→ Data shown
=== Section Start ===
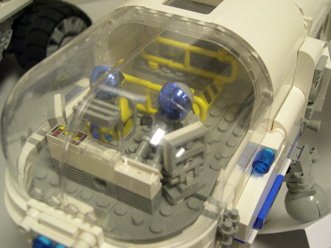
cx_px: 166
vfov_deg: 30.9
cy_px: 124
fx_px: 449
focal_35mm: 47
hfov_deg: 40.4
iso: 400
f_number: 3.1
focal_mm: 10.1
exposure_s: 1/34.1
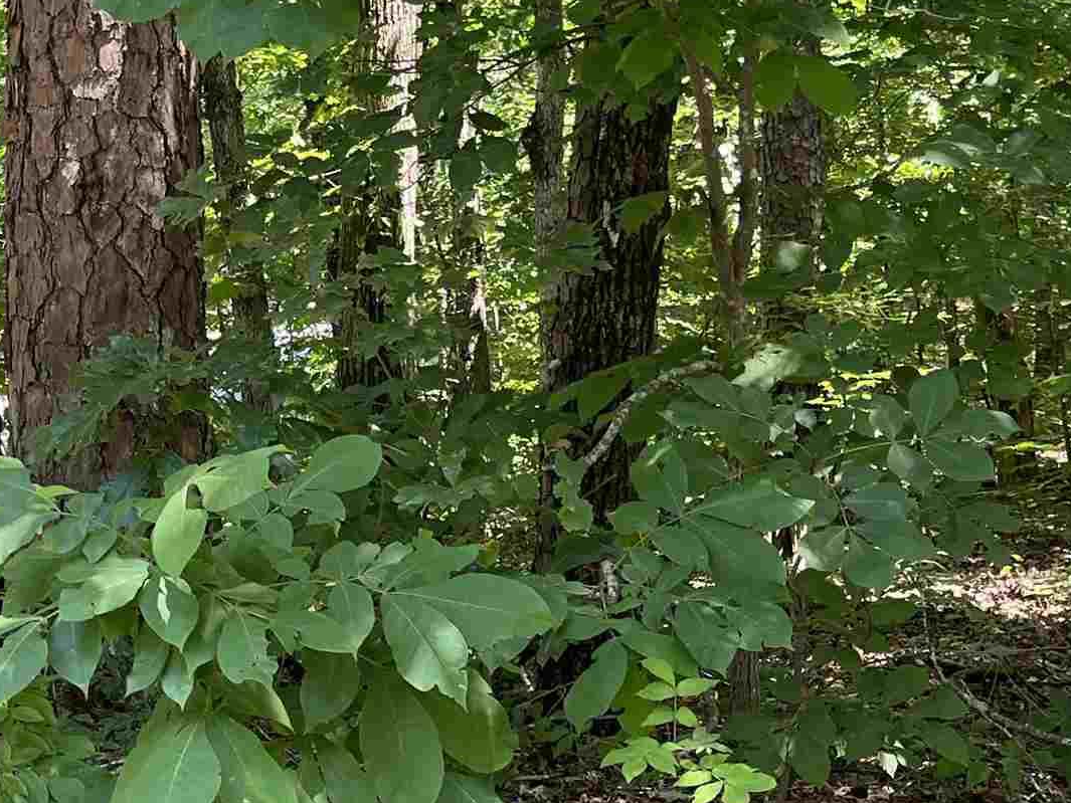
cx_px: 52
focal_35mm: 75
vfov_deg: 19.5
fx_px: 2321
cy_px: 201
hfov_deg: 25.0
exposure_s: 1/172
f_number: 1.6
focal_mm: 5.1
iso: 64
=== Section End ===
=== Section Start ===
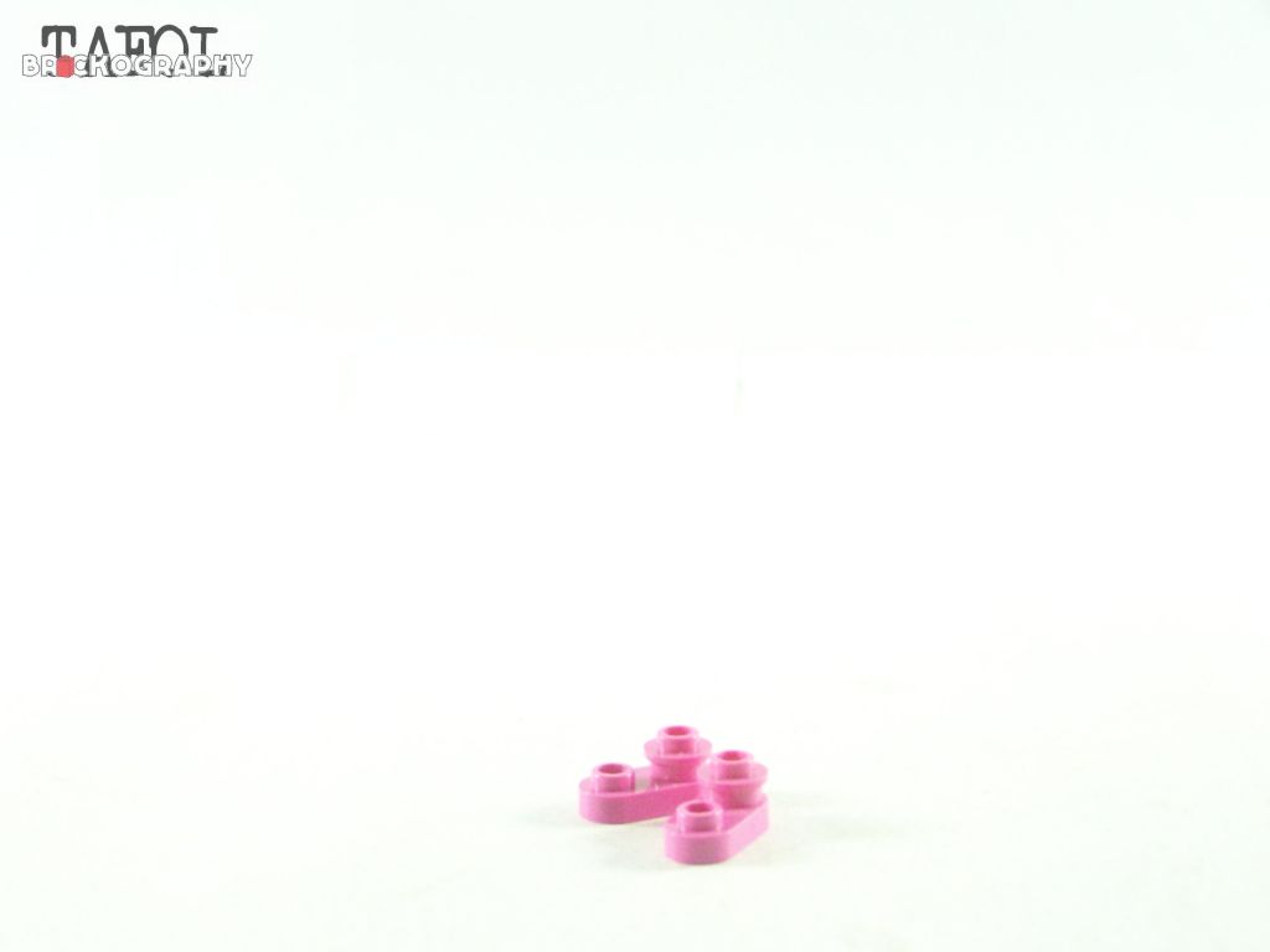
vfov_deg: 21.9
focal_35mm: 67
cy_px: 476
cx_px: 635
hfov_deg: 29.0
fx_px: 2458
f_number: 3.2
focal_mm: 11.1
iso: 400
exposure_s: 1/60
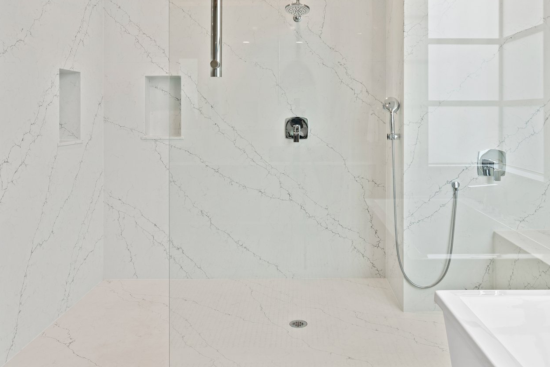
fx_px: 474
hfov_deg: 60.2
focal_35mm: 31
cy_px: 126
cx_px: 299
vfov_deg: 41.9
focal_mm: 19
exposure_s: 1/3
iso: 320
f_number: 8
=== Section End ===
→ Work order
Range to print from the listing above: from the line with "f_number: 3.2" up to and including the line with "f_number: 8". Please print those lines exactly, with no pictures and nothing more.

→ Solution to the problem
f_number: 3.2
focal_mm: 11.1
iso: 400
exposure_s: 1/60
fx_px: 474
hfov_deg: 60.2
focal_35mm: 31
cy_px: 126
cx_px: 299
vfov_deg: 41.9
focal_mm: 19
exposure_s: 1/3
iso: 320
f_number: 8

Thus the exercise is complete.